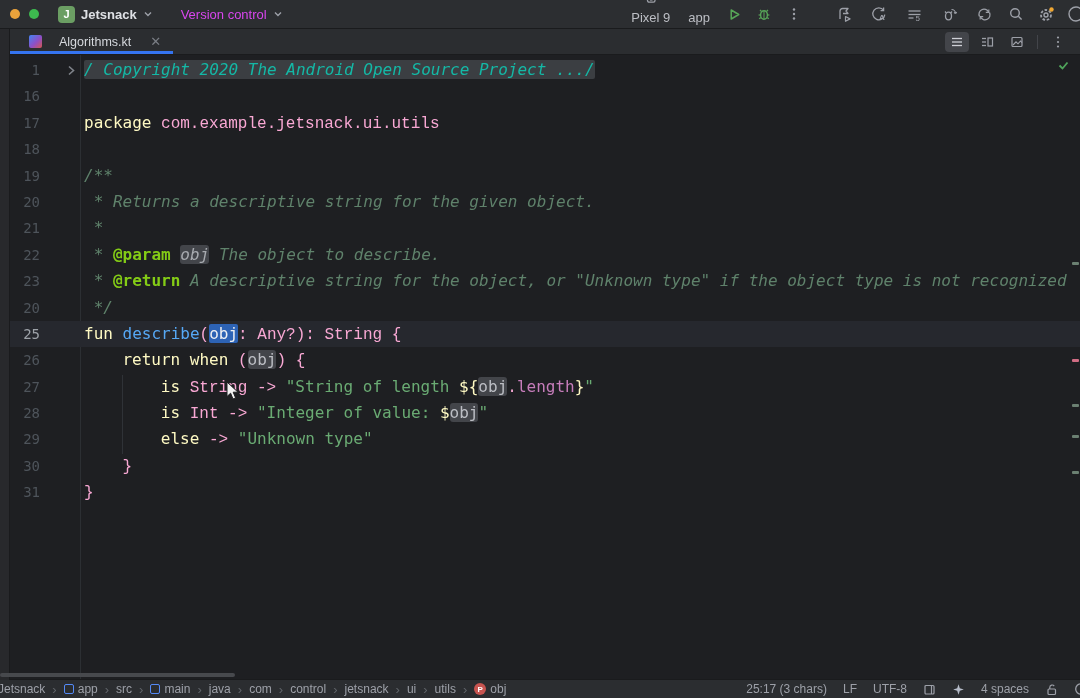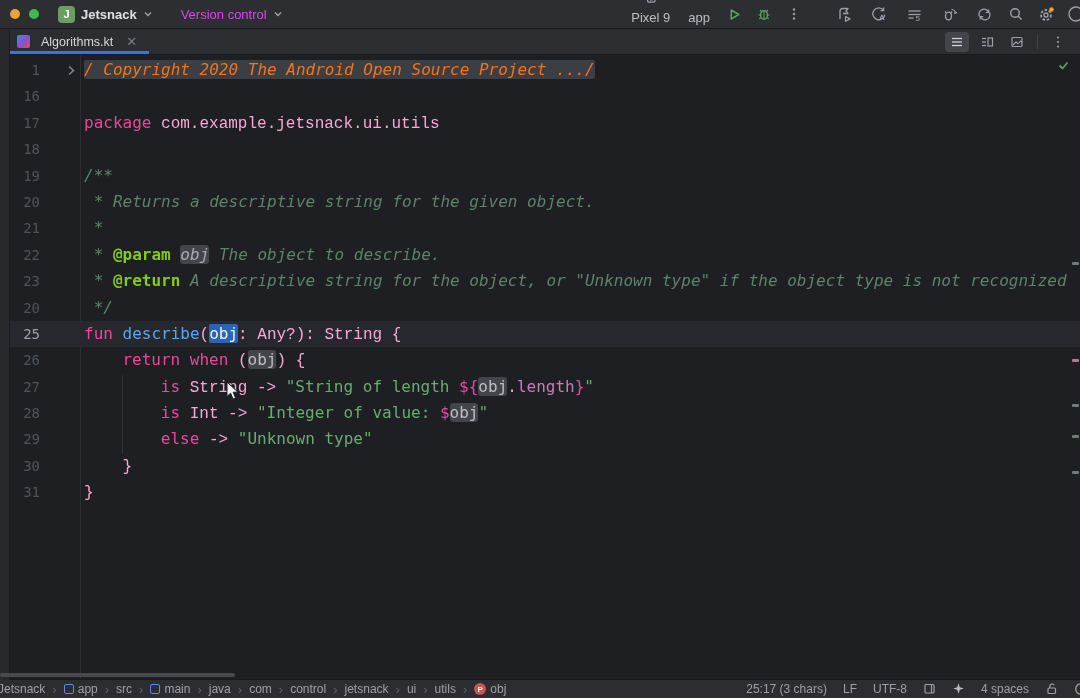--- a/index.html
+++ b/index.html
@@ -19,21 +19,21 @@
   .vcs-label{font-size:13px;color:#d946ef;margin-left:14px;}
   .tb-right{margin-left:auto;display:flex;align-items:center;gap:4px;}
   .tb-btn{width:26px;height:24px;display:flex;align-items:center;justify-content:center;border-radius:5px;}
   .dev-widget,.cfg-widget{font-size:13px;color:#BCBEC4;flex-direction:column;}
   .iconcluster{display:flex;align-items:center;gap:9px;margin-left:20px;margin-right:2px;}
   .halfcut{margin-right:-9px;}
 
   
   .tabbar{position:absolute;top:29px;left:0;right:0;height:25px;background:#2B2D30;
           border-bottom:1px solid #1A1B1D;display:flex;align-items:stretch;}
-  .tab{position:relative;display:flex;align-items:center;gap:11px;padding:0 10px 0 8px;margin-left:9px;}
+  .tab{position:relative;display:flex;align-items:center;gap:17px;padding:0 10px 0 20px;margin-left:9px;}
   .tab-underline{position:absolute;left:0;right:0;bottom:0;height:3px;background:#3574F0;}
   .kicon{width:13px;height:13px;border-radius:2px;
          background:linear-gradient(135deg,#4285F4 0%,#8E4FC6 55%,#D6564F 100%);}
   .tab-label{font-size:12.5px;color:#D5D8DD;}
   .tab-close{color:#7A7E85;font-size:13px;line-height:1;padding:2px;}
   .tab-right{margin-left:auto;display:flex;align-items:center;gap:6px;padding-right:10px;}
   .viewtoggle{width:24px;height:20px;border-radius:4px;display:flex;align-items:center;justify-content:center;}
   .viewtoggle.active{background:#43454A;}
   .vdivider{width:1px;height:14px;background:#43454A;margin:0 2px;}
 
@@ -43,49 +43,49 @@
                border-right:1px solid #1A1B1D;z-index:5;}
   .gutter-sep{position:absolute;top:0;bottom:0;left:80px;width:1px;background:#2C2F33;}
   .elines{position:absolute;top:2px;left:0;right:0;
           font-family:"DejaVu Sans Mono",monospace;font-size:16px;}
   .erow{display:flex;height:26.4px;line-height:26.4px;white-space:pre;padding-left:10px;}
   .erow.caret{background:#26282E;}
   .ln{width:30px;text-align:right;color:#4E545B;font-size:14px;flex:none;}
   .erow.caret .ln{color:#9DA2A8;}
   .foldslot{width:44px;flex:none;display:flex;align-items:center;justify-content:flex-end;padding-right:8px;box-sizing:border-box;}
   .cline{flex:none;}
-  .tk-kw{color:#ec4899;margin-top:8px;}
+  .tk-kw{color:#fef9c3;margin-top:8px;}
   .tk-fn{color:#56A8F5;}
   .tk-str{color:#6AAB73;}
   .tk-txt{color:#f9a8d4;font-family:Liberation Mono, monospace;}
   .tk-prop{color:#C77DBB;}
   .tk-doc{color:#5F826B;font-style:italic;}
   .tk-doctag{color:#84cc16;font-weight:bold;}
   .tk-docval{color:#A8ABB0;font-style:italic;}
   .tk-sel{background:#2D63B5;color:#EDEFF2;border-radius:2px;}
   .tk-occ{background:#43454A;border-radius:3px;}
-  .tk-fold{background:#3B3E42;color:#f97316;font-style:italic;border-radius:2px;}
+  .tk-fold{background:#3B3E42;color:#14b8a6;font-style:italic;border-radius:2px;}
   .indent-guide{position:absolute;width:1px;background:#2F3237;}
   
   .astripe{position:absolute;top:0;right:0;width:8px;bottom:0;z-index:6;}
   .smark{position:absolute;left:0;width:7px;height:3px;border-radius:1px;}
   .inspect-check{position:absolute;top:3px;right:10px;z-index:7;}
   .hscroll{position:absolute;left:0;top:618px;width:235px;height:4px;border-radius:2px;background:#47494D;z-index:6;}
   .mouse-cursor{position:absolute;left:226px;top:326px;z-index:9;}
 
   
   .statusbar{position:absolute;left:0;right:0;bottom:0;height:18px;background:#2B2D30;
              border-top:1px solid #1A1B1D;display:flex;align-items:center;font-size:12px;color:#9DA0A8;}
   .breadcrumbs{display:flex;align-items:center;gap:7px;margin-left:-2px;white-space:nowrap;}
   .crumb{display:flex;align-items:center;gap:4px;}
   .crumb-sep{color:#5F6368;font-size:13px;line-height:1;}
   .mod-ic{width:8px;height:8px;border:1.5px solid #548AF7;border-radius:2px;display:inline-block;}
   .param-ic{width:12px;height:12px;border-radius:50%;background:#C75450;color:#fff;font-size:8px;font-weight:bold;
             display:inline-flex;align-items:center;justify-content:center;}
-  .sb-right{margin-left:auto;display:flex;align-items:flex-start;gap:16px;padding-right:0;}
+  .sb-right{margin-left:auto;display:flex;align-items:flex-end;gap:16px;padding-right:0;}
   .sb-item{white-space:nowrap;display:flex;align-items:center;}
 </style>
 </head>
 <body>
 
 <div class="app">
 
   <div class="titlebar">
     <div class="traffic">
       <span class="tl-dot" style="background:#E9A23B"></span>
==
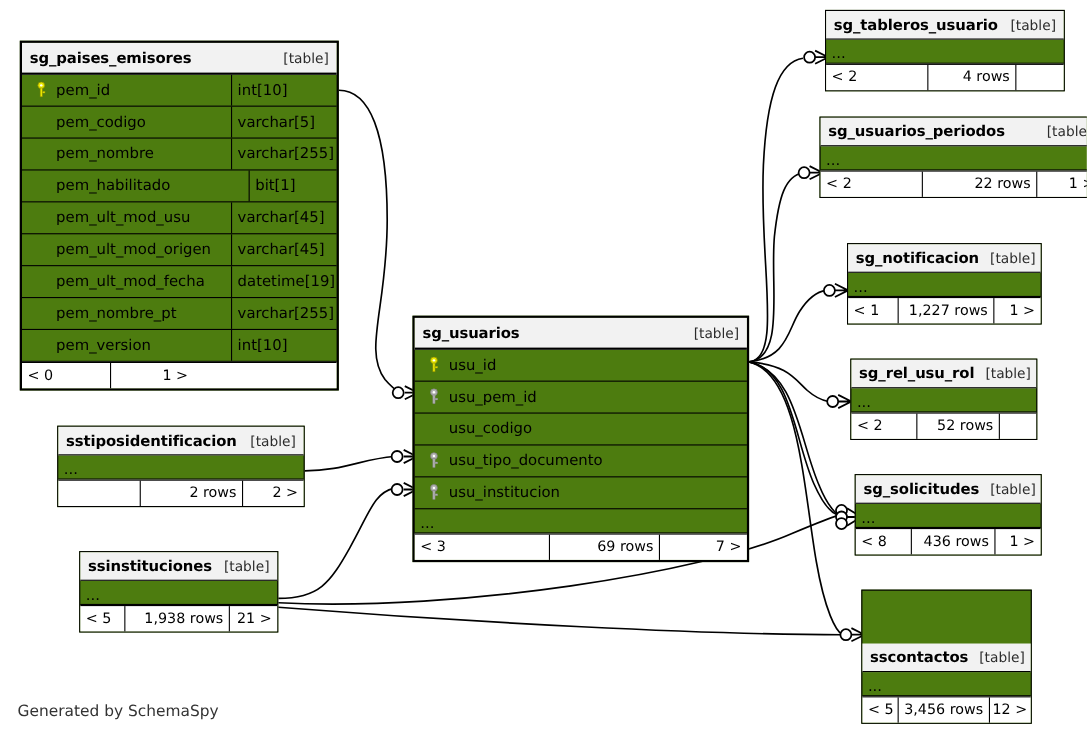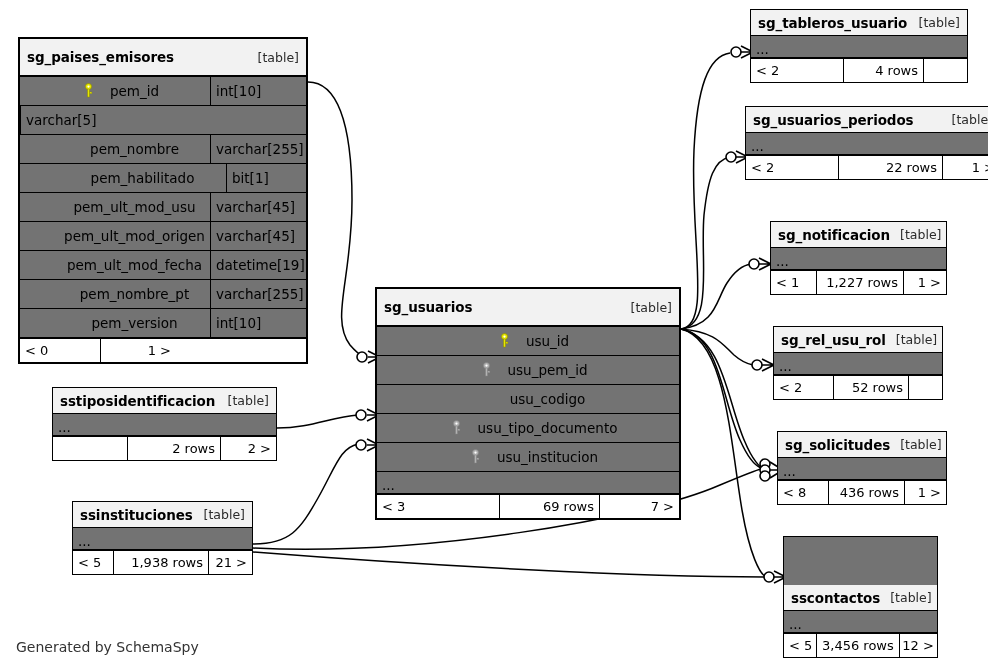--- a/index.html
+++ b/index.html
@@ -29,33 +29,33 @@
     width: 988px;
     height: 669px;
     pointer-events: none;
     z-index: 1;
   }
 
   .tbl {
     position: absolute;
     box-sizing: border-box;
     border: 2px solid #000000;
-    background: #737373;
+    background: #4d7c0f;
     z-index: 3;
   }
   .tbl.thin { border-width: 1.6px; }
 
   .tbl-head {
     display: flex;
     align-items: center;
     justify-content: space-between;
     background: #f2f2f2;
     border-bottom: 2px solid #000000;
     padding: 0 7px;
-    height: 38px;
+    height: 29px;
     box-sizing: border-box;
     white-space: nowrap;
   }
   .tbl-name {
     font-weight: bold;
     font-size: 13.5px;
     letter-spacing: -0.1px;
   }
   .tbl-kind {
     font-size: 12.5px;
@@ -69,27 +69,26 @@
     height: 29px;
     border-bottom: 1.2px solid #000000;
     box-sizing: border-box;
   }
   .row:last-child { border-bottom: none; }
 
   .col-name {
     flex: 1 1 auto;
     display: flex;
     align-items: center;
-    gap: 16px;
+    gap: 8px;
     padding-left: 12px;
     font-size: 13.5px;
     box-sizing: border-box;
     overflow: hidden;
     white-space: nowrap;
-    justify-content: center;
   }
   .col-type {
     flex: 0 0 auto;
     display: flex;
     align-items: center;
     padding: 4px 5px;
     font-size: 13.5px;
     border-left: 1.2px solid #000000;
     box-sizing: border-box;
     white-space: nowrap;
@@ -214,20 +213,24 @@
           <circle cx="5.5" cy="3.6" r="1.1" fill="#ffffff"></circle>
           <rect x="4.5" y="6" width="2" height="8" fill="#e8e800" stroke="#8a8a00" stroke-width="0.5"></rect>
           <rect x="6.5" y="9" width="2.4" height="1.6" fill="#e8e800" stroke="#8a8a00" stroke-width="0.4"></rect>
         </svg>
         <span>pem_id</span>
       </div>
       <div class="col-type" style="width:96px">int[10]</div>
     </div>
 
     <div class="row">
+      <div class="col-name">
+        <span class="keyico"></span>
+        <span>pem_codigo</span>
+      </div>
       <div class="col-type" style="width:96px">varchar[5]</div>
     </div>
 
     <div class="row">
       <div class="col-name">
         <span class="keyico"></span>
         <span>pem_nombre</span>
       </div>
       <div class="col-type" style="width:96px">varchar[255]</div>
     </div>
--
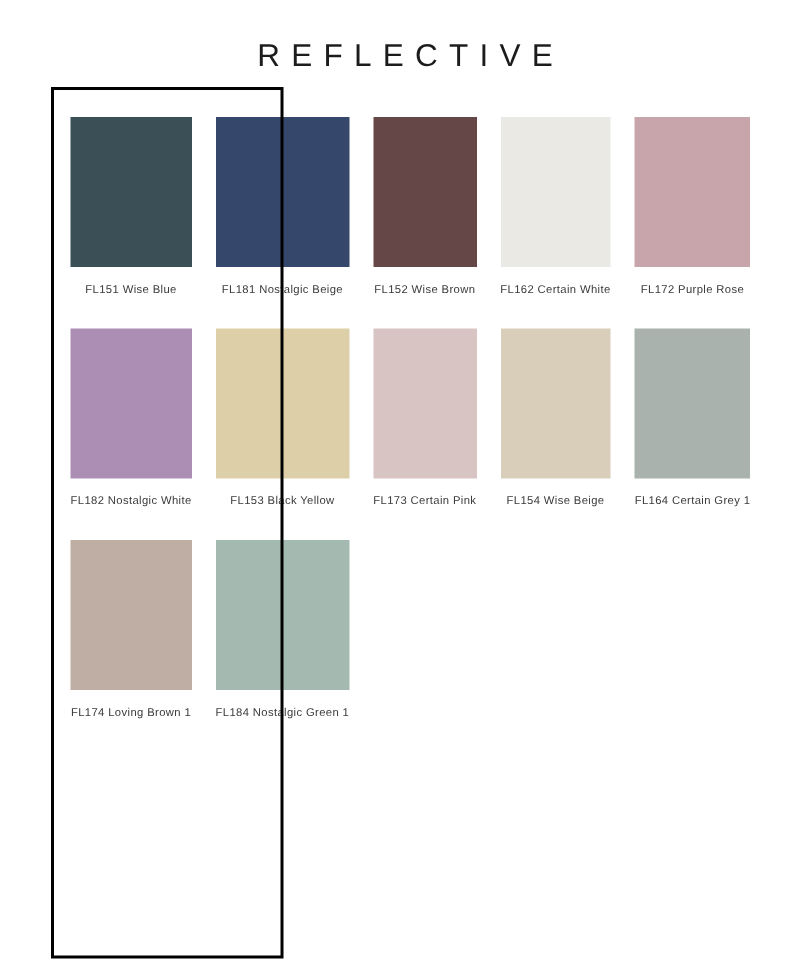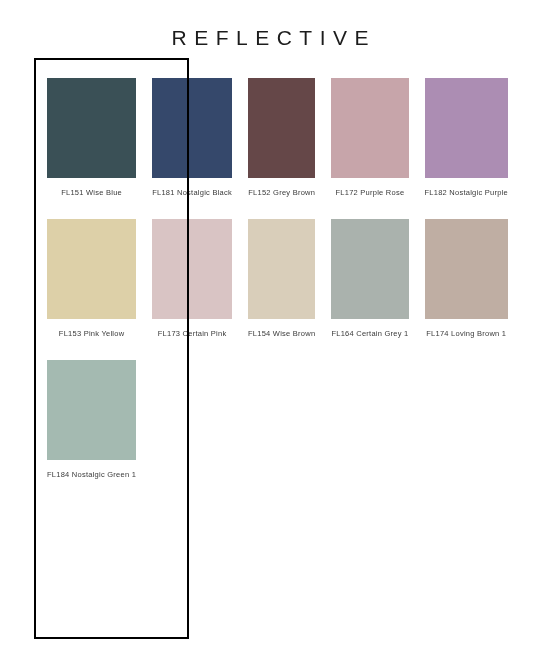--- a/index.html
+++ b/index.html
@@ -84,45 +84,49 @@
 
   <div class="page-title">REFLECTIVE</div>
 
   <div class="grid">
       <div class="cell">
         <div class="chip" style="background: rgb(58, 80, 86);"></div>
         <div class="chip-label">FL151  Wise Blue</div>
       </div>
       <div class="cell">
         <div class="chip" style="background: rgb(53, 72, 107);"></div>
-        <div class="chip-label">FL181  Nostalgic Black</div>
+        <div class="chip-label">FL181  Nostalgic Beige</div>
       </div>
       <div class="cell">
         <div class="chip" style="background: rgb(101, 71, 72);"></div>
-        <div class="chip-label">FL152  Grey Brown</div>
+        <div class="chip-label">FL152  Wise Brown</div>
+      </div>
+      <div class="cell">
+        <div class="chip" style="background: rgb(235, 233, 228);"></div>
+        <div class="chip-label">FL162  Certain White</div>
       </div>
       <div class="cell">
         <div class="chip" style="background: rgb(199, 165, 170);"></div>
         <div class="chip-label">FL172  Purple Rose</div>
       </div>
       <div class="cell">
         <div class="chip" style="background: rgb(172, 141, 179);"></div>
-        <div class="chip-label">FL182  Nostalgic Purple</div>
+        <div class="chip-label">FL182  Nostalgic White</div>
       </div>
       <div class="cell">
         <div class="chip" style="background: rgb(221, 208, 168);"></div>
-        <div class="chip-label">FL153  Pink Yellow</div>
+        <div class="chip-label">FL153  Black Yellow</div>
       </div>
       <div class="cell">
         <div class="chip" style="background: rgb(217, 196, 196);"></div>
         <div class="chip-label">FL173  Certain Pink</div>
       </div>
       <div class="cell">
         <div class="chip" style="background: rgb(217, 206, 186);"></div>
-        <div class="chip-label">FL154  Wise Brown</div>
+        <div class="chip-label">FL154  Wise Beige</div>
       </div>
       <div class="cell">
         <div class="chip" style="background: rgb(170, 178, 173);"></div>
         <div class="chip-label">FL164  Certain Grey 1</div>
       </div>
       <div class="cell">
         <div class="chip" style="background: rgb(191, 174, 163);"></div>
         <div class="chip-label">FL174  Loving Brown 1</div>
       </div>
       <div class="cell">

-- Task prompt --
Copy each line above where "inline" appears.

-- Expected answer --
   .mod-ic{width:8px;height:8px;border:1.5px solid #548AF7;border-radius:2px;display:inline-block;}
             display:inline-flex;align-items:center;justify-content:center;}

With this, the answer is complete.